Il filosofo si rivolgeva soprattutto ai giovani. E sono stati soprattutto i giovani a leggere nella Brexit una risposta sbagliata a un disagio reale. Hanno colto i segni prevalenti dell’egoismo, della nostalgia, del rancore, della paura: si sono sentiti traditi. I loro segnali in questi giorni di fibrillazione interrogano, seppur per differenti motivi, sia chi esce dall’Unione europea, sia chi vi rimane. Ovviamente nella distinzione, che non è separatezza, tra Europa e Unione europea. I giovani, a cominciare dagli Erasmus, hanno parlato chiaro e c’è ora da augurarsi che continuino a farlo senza timidezza.
Tra pochi giorni molti di loro incontreranno a Cracovia i coetanei di tutti i continenti per vivere con papa Francesco la Gmg. Saranno il volto di un’Europa unita che vuole ritrovare il proprio umanesimo, che vuole costruire futuro per se stessa e per il mondo, saranno il volto di un’Europa che non si affida alla mediocrità, al pensiero debole, al piccolo cabotaggio politico?
Tocca soprattutto a loro, giovani cittadini europei, compiere un passo avanti nel campo difficile e a tratti ostile della politica per dire con i fatti che l’Europa “ancora vive”.
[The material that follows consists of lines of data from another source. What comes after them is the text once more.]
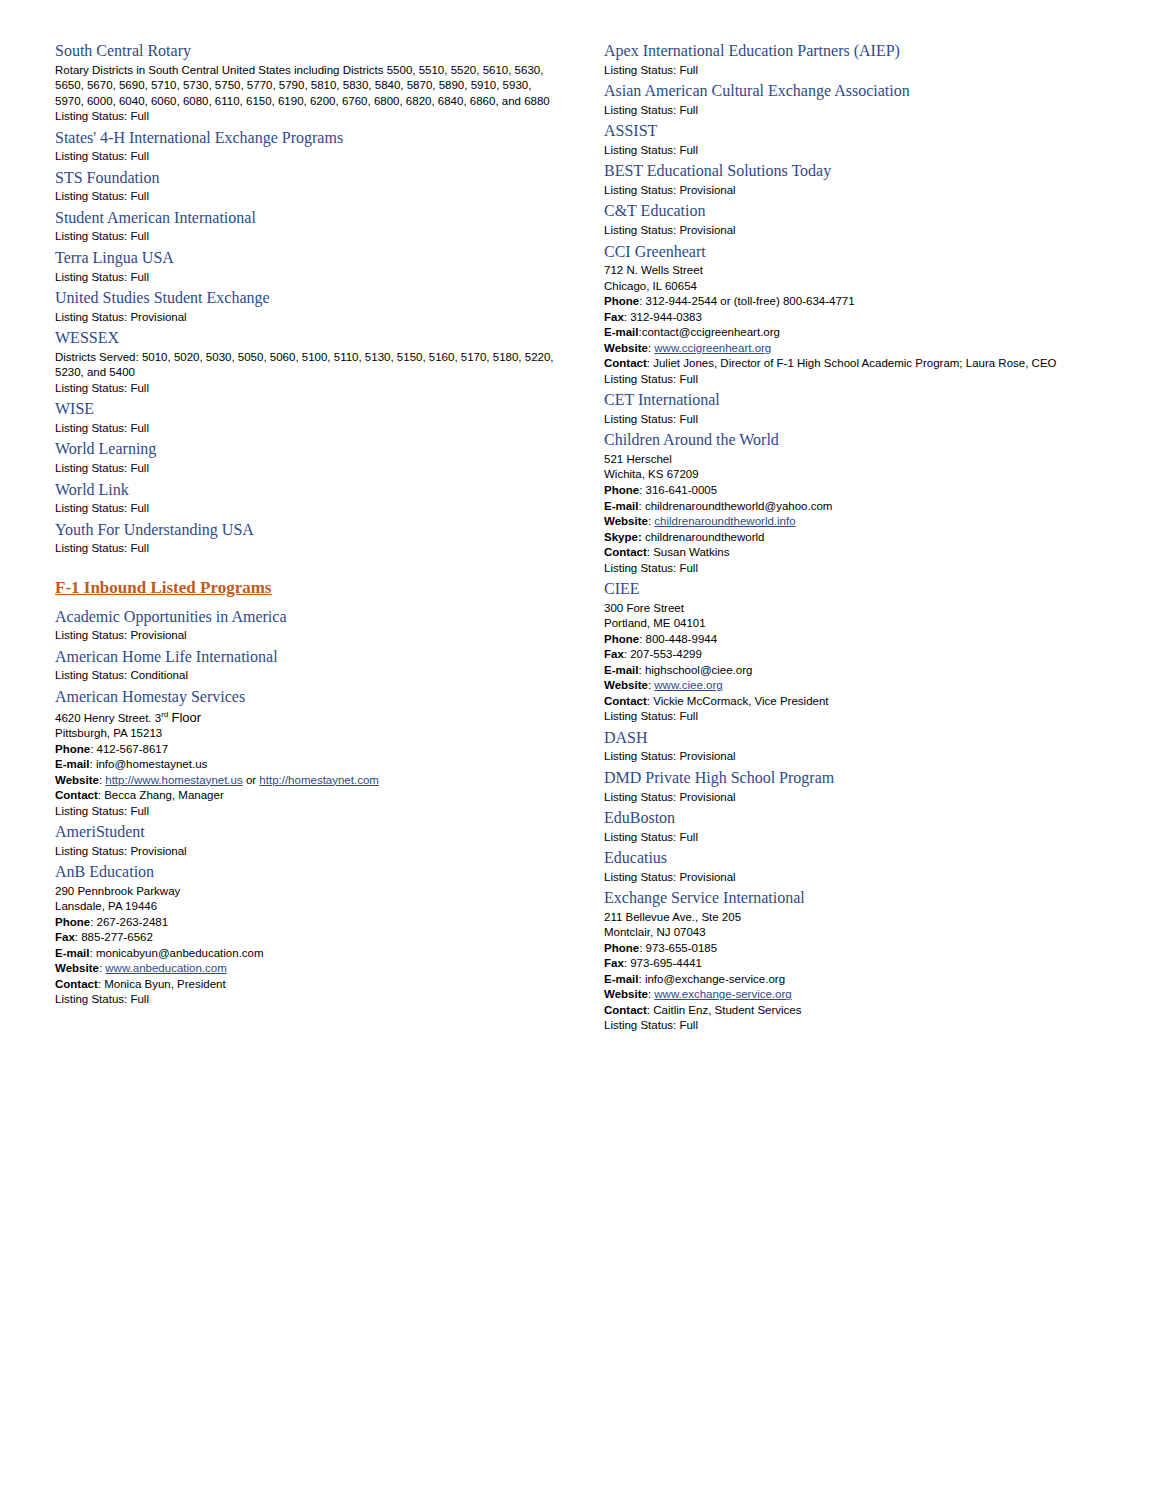South Central Rotary
Rotary Districts in South Central United States including Districts 5500, 5510, 5520, 5610, 5630, 5650, 5670, 5690, 5710, 5730, 5750, 5770, 5790, 5810, 5830, 5840, 5870, 5890, 5910, 5930, 5970, 6000, 6040, 6060, 6080, 6110, 6150, 6190, 6200, 6760, 6800, 6820, 6840, 6860, and 6880
Listing Status: Full
States' 4-H International Exchange Programs
Listing Status: Full
STS Foundation
Listing Status: Full
Student American International
Listing Status: Full
Terra Lingua USA
Listing Status: Full
United Studies Student Exchange
Listing Status: Provisional
WESSEX
Districts Served: 5010, 5020, 5030, 5050, 5060, 5100, 5110, 5130, 5150, 5160, 5170, 5180, 5220, 5230, and 5400
Listing Status: Full
WISE
Listing Status: Full
World Learning
Listing Status: Full
World Link
Listing Status: Full
Youth For Understanding USA
Listing Status: Full
F-1 Inbound Listed Programs
Academic Opportunities in America
Listing Status: Provisional
American Home Life International
Listing Status: Conditional
American Homestay Services
4620 Henry Street. 3rd Floor
Pittsburgh, PA 15213
Phone: 412-567-8617
E-mail: info@homestaynet.us
Website: http://www.homestaynet.us or http://homestaynet.com
Contact: Becca Zhang, Manager
Listing Status: Full
AmeriStudent
Listing Status: Provisional
AnB Education
290 Pennbrook Parkway
Lansdale, PA 19446
Phone: 267-263-2481
Fax: 885-277-6562
E-mail: monicabyun@anbeducation.com
Website: www.anbeducation.com
Contact: Monica Byun, President
Listing Status: Full
Apex International Education Partners (AIEP)
Listing Status: Full
Asian American Cultural Exchange Association
Listing Status: Full
ASSIST
Listing Status: Full
BEST Educational Solutions Today
Listing Status: Provisional
C&T Education
Listing Status: Provisional
CCI Greenheart
712 N. Wells Street
Chicago, IL 60654
Phone: 312-944-2544 or (toll-free) 800-634-4771
Fax: 312-944-0383
E-mail:contact@ccigreenheart.org
Website: www.ccigreenheart.org
Contact: Juliet Jones, Director of F-1 High School Academic Program; Laura Rose, CEO
Listing Status: Full
CET International
Listing Status: Full
Children Around the World
521 Herschel
Wichita, KS 67209
Phone: 316-641-0005
E-mail: childrenaroundtheworld@yahoo.com
Website: childrenaroundtheworld.info
Skype: childrenaroundtheworld
Contact: Susan Watkins
Listing Status: Full
CIEE
300 Fore Street
Portland, ME 04101
Phone: 800-448-9944
Fax: 207-553-4299
E-mail: highschool@ciee.org
Website: www.ciee.org
Contact: Vickie McCormack, Vice President
Listing Status: Full
DASH
Listing Status: Provisional
DMD Private High School Program
Listing Status: Provisional
EduBoston
Listing Status: Full
Educatius
Listing Status: Provisional
Exchange Service International
211 Bellevue Ave., Ste 205
Montclair, NJ 07043
Phone: 973-655-0185
Fax: 973-695-4441
E-mail: info@exchange-service.org
Website: www.exchange-service.org
Contact: Caitlin Enz, Student Services
Listing Status: Full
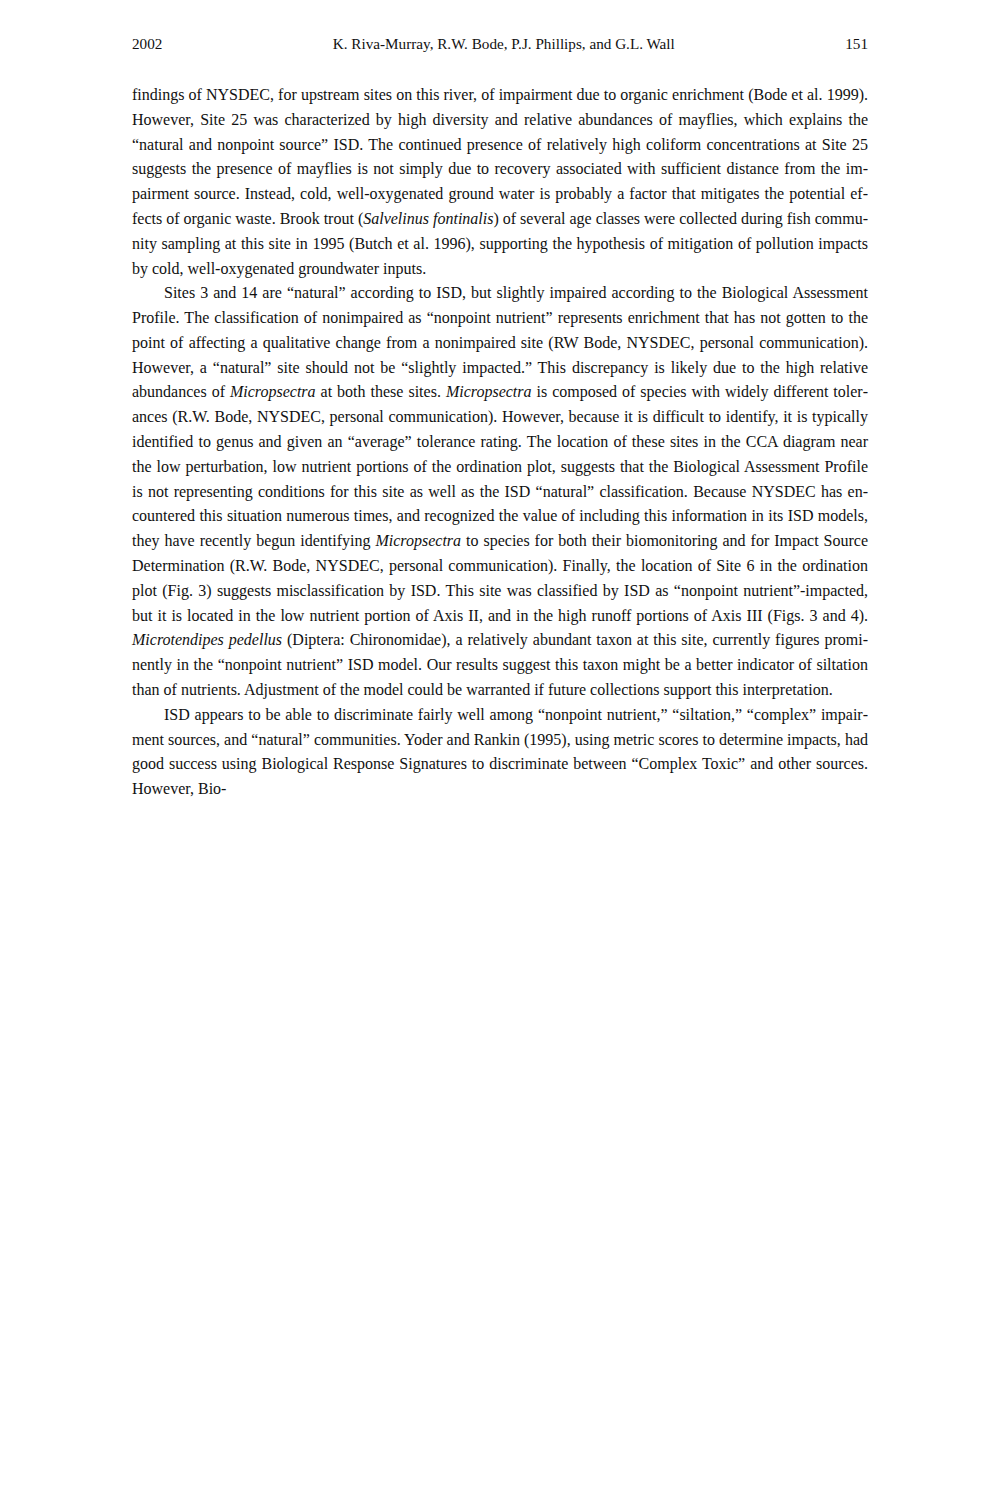2002 K. Riva-Murray, R.W. Bode, P.J. Phillips, and G.L. Wall 151
findings of NYSDEC, for upstream sites on this river, of impairment due to organic enrichment (Bode et al. 1999). However, Site 25 was characterized by high diversity and relative abundances of mayflies, which explains the “natural and nonpoint source” ISD. The continued presence of relatively high coliform concentrations at Site 25 suggests the presence of mayflies is not simply due to recovery associated with sufficient distance from the impairment source. Instead, cold, well-oxygenated ground water is probably a factor that mitigates the potential effects of organic waste. Brook trout (Salvelinus fontinalis) of several age classes were collected during fish community sampling at this site in 1995 (Butch et al. 1996), supporting the hypothesis of mitigation of pollution impacts by cold, well-oxygenated groundwater inputs.
Sites 3 and 14 are “natural” according to ISD, but slightly impaired according to the Biological Assessment Profile. The classification of nonimpaired as “nonpoint nutrient” represents enrichment that has not gotten to the point of affecting a qualitative change from a nonimpaired site (RW Bode, NYSDEC, personal communication). However, a “natural” site should not be “slightly impacted.” This discrepancy is likely due to the high relative abundances of Micropsectra at both these sites. Micropsectra is composed of species with widely different tolerances (R.W. Bode, NYSDEC, personal communication). However, because it is difficult to identify, it is typically identified to genus and given an “average” tolerance rating. The location of these sites in the CCA diagram near the low perturbation, low nutrient portions of the ordination plot, suggests that the Biological Assessment Profile is not representing conditions for this site as well as the ISD “natural” classification. Because NYSDEC has encountered this situation numerous times, and recognized the value of including this information in its ISD models, they have recently begun identifying Micropsectra to species for both their biomonitoring and for Impact Source Determination (R.W. Bode, NYSDEC, personal communication). Finally, the location of Site 6 in the ordination plot (Fig. 3) suggests misclassification by ISD. This site was classified by ISD as “nonpoint nutrient”-impacted, but it is located in the low nutrient portion of Axis II, and in the high runoff portions of Axis III (Figs. 3 and 4). Microtendipes pedellus (Diptera: Chironomidae), a relatively abundant taxon at this site, currently figures prominently in the “nonpoint nutrient” ISD model. Our results suggest this taxon might be a better indicator of siltation than of nutrients. Adjustment of the model could be warranted if future collections support this interpretation.
ISD appears to be able to discriminate fairly well among “nonpoint nutrient,” “siltation,” “complex” impairment sources, and “natural” communities. Yoder and Rankin (1995), using metric scores to determine impacts, had good success using Biological Response Signatures to discriminate between “Complex Toxic” and other sources. However, Bio-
Non avranno moltissimi alleati in questa impresa e anche il loro richiamo alla storia esigerà la capacità di progettare il futuro perché i “padri”, per primi, chiedono di custodire ma non di conservare l’eredità.
Ad accompagnare la fatica e la bellezza di costruire novità è un altro pensiero di Guardini: “Sappiamo e sempre più duramente verremo a sapere quanto paurosamente l’Europa ha infuriato contro se stessa e quanto profondamente ha tradito il suo proprio spirito. Tuttavia la struttura essenziale europea c’è: la vediamo anzi in ogni gesto, la percepiamo in ogni parola, la sentiamo con intensità nuova, dolorosa in noi stessi. Così siamo fiduciosi che continuerà e sarà soggetto di storia”.
Su queste convinzioni, su queste prospettive, su queste speranze occorre che i giovani trovino occasioni di confronto con gli adulti perché un’alleanza dei pensieri di diverse generazioni può rimotivare l’impegno e la passione per la casa comune europea.
In questa direzione non ci sono per ora grandi segnali.
Torna Guardini a incoraggiare: “Se l’Europa deve esistere ancora in avvenire, e il mondo deve ancora aver bisogno dell’Europa, essa dovrà rimanere quella entità storica determinata dalla figura di Cristo, anzi deve diventare, con una nuova serietà, ciò che essa è secondo la propria essenza. Se abbandona questo nucleo, ciò che ancora di essa rimane, non ha molto più da significare”.
Un messaggio severo ma di grande fiducia e responsabilità: uno di quei messaggi che in passato i giovani hanno saputo raccogliere per cambiare la direzione della storia: anche alla storia dell’Unione europea.